> Aim
From the entries below, rewrite only the part that opens with the line containing "order: Rosales" and closes with the line containing "scientific name: Pera bicolor". Substitute "site" for every "locality" and leave everything else unchanged.
** Start Records supplied **
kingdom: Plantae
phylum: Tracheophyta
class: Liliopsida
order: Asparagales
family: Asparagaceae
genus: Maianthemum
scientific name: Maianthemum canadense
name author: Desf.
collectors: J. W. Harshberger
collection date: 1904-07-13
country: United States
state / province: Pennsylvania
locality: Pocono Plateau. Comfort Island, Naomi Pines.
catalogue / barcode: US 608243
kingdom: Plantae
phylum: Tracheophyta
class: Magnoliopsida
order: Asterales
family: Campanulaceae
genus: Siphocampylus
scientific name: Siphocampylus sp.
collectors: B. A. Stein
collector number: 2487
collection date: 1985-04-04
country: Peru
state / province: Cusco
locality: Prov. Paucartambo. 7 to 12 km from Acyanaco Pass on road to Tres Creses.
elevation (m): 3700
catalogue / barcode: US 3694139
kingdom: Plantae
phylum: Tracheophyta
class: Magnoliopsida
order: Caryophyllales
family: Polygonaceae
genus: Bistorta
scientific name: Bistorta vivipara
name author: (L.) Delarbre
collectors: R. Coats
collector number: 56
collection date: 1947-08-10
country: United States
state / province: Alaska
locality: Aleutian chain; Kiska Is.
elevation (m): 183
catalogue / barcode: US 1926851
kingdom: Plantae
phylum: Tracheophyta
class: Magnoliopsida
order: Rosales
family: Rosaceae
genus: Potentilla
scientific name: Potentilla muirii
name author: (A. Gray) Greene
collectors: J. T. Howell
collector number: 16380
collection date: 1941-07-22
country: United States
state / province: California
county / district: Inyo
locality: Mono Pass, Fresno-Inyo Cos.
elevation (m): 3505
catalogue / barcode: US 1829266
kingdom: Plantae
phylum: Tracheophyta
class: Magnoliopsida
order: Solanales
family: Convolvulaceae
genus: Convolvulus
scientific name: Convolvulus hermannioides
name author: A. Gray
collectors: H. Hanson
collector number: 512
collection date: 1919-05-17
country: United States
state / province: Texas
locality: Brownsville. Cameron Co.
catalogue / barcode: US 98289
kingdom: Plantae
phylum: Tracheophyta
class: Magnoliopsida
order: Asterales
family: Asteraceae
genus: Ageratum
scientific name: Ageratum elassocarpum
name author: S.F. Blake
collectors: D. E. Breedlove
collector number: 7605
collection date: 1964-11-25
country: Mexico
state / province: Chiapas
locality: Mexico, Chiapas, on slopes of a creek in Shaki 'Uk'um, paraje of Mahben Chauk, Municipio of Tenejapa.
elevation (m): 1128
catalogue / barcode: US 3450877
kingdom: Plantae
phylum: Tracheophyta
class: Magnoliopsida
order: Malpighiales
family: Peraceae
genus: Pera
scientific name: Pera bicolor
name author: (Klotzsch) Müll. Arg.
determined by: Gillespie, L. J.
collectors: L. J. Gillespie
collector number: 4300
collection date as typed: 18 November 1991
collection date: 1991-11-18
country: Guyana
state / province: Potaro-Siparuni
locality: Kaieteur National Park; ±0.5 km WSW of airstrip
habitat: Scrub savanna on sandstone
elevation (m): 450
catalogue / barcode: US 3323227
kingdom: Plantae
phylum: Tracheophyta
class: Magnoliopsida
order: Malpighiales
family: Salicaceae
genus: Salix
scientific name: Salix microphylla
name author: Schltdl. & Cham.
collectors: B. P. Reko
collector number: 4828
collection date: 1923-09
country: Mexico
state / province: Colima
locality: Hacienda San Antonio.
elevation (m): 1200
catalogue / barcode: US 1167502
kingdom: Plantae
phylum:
** End Records supplied **
> Written solution
order: Rosales
family: Rosaceae
genus: Potentilla
scientific name: Potentilla muirii
name author: (A. Gray) Greene
collectors: J. T. Howell
collector number: 16380
collection date: 1941-07-22
country: United States
state / province: California
county / district: Inyo
site: Mono Pass, Fresno-Inyo Cos.
elevation (m): 3505
catalogue / barcode: US 1829266
kingdom: Plantae
phylum: Tracheophyta
class: Magnoliopsida
order: Solanales
family: Convolvulaceae
genus: Convolvulus
scientific name: Convolvulus hermannioides
name author: A. Gray
collectors: H. Hanson
collector number: 512
collection date: 1919-05-17
country: United States
state / province: Texas
site: Brownsville. Cameron Co.
catalogue / barcode: US 98289
kingdom: Plantae
phylum: Tracheophyta
class: Magnoliopsida
order: Asterales
family: Asteraceae
genus: Ageratum
scientific name: Ageratum elassocarpum
name author: S.F. Blake
collectors: D. E. Breedlove
collector number: 7605
collection date: 1964-11-25
country: Mexico
state / province: Chiapas
site: Mexico, Chiapas, on slopes of a creek in Shaki 'Uk'um, paraje of Mahben Chauk, Municipio of Tenejapa.
elevation (m): 1128
catalogue / barcode: US 3450877
kingdom: Plantae
phylum: Tracheophyta
class: Magnoliopsida
order: Malpighiales
family: Peraceae
genus: Pera
scientific name: Pera bicolor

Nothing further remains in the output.